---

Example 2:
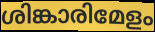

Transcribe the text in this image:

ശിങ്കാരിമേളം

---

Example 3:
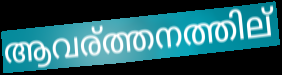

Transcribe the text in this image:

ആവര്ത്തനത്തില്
══════════════════════════════
* WORK ORDER
Omit the pictures and repeat the rest of the listing verbatim.

* ANSWER
---

Example 2:

Transcribe the text in this image:

ശിങ്കാരിമേളം

---

Example 3:

Transcribe the text in this image:

ആവര്ത്തനത്തില്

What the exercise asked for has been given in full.